Rural folks hard-hit by higher unemployment, recovery of agriculture seen essential

Published November 11, 2021, 12:05 AM

by Manila Bulletin

Editorial

Unemployment in the Philippines in September was at its highest since January 2021, the Philippine Statistics Authority (PSA) reported last week, just before the government announced the easing of restrictions to Alert Level 2 in Metro Manila.

The number of unemployed persons rose from 3.88 million to in August 2021 to 4.25 million resulting to an unemployment rate of 8.9 percent. This represents an increase of 370,000 more Filipinos rendered jobless over a period of one month coinciding with the imposition of enhanced community quarantine (ECQ) in the National Capital Region and other densely populated regions with high COVID incidence.

Despite the overall increase in unemployment, the following sectors of the economy registered the biggest increase in employment from August to September 2021: a. Wholesale and retail trade; repair of motor vehicles and motorcycles (353 thousand); b. Public administration and defense; compulsory social security (118 thousand); c. Education (115 thousand); d. Construction (105 thousand); and e. Administrative and support service activities (89 thousand).

The top five subsectors with the biggest drop in the number of employed persons from during the same period were: a. Agriculture and forestry (-862 thousand); b. Manufacturing (-343 thousand); c. Information and communication (-126 thousand); d. Mining and Quarrying (-75 thousand); and e. Real estate activities (-69 thousand).

These data convey important information that seem not to have received as much attention as reining in COVID-19’s attack and reproduction rates in the NCR and other “high-risk” regions. Every fortnight, whenever government’s announcement on the next quarantine status (later modified to an alert level system) would be made, the most awaited portion is the extent of the reopening of establishments that attract crowds of people: malls, restaurants, parks and public amusement places, beauty salons and barber shops, gyms, churches and venues of weddings and funeral services.

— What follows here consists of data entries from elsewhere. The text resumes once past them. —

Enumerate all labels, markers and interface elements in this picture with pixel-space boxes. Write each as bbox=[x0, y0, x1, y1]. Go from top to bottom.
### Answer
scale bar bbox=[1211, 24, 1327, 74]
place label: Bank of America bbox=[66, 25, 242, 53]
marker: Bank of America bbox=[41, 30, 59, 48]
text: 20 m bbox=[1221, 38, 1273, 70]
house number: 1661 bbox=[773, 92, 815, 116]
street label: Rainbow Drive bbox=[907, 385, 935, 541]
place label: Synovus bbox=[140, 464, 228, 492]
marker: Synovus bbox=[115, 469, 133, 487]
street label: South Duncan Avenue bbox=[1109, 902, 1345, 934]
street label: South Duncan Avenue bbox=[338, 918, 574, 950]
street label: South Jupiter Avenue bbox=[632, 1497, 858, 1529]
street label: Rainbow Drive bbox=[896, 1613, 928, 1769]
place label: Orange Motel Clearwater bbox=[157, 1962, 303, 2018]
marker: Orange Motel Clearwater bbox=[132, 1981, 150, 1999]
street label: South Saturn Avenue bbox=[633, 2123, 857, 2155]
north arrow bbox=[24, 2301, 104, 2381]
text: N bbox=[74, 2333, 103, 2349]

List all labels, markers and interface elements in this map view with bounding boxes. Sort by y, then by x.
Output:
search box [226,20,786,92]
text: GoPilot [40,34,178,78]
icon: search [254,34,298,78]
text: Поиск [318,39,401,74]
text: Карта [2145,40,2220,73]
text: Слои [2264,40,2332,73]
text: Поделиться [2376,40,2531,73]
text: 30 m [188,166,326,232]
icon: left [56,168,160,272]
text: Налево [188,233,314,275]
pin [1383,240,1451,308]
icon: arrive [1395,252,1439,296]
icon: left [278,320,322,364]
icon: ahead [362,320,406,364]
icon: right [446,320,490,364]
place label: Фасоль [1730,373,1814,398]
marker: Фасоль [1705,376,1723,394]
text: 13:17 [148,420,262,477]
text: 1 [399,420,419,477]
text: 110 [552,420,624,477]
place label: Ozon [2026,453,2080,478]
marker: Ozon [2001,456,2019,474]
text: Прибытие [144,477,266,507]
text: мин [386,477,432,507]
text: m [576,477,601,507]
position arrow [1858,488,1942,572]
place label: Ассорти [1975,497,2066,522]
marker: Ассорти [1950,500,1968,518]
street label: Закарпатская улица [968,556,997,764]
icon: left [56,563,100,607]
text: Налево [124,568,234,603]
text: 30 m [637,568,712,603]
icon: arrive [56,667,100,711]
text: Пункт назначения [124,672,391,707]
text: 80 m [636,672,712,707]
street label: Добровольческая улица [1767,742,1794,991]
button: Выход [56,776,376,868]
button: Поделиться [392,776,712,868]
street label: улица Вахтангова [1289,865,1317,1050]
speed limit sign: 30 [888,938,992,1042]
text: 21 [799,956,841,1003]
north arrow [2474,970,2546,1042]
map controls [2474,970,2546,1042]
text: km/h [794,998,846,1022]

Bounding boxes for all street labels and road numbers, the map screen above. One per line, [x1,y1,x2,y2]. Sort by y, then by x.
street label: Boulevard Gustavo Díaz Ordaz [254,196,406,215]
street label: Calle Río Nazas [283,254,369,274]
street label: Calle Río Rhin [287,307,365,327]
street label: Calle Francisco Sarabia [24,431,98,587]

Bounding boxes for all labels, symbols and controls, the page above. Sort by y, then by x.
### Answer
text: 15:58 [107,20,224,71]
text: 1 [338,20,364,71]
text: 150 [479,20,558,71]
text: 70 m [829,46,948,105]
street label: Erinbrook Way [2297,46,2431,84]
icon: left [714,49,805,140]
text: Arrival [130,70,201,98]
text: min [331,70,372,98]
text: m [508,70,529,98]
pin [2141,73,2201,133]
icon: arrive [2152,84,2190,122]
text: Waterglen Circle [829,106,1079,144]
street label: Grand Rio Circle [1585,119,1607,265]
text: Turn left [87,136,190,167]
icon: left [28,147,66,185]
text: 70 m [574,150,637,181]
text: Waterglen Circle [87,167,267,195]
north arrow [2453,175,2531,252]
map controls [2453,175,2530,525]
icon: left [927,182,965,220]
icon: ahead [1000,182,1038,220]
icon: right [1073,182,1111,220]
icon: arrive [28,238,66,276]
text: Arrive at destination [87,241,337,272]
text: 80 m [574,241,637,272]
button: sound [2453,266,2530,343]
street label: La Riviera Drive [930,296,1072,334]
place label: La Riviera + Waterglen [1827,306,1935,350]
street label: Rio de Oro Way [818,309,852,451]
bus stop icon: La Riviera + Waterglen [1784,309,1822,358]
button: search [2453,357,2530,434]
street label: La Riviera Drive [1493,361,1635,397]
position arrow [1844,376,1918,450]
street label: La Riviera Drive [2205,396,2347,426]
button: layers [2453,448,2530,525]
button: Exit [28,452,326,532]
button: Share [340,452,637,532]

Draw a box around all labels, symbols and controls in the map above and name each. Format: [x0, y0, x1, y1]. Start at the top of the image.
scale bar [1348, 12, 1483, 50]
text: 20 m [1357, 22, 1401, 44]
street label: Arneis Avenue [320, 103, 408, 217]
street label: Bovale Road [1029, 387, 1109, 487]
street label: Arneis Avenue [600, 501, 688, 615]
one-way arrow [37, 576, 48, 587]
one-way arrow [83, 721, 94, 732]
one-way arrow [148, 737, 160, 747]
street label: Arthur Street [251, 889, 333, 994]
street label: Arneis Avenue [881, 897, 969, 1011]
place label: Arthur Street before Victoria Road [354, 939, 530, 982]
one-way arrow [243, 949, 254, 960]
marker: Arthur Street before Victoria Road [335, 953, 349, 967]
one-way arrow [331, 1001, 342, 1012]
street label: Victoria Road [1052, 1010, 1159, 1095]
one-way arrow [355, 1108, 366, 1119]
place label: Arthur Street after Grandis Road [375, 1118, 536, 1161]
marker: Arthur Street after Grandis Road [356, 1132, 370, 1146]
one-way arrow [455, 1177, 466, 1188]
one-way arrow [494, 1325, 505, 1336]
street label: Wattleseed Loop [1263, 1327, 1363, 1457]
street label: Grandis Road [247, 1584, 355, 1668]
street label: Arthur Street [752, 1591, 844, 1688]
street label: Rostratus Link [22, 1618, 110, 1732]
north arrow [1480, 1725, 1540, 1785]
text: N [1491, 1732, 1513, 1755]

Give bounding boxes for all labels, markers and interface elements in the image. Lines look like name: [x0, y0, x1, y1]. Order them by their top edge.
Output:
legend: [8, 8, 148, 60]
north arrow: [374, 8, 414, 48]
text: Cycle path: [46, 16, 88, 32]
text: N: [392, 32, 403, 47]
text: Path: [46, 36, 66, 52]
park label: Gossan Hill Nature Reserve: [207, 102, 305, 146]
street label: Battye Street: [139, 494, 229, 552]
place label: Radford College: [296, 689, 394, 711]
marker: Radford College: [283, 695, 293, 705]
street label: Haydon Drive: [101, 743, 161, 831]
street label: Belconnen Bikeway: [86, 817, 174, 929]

Yet, as the figures show, the biggest drop in employment at 862,000 jobs was in the agriculture and forestry sector; also hard-hit was the mining and quarrying sector that lost 75,000 jobs. Combined these two sectors lost 937,000 or nearly one million jobs. The most severely affected are Filipinos in the countryside. Also severely affected is the manufacturing sector that lost 343,000 jobs; this was offset by the 353,000 jobs gained in the wholesale and retail trade; and repair of motor vehicles and motorcycles. The Department of Trade and Industry expects that with young children now allowed to go to malls with their parents, the sales of 40 percent of retail establishments would be boosted.

Meantime, Filipinos in the countryside continue to struggle as the value of agriculture and fisheries, including livestock and crops, declined by 2.6 percent in the third quarter of 2021, coming off a 1.5 percent decline in April to June. Crop production, which accounts for 54 percent of the total agriculture and fisheries production, contracted by 0.2 percent, largely on account of an 18.6 percent fall in corn production.

There is much to be done in terms of revitalizing the economy in the countryside — because the nation’s hopes for a brighter Christmas this year could be attained only if all sectors are enabled to recover fully from the scourge of the pandemic.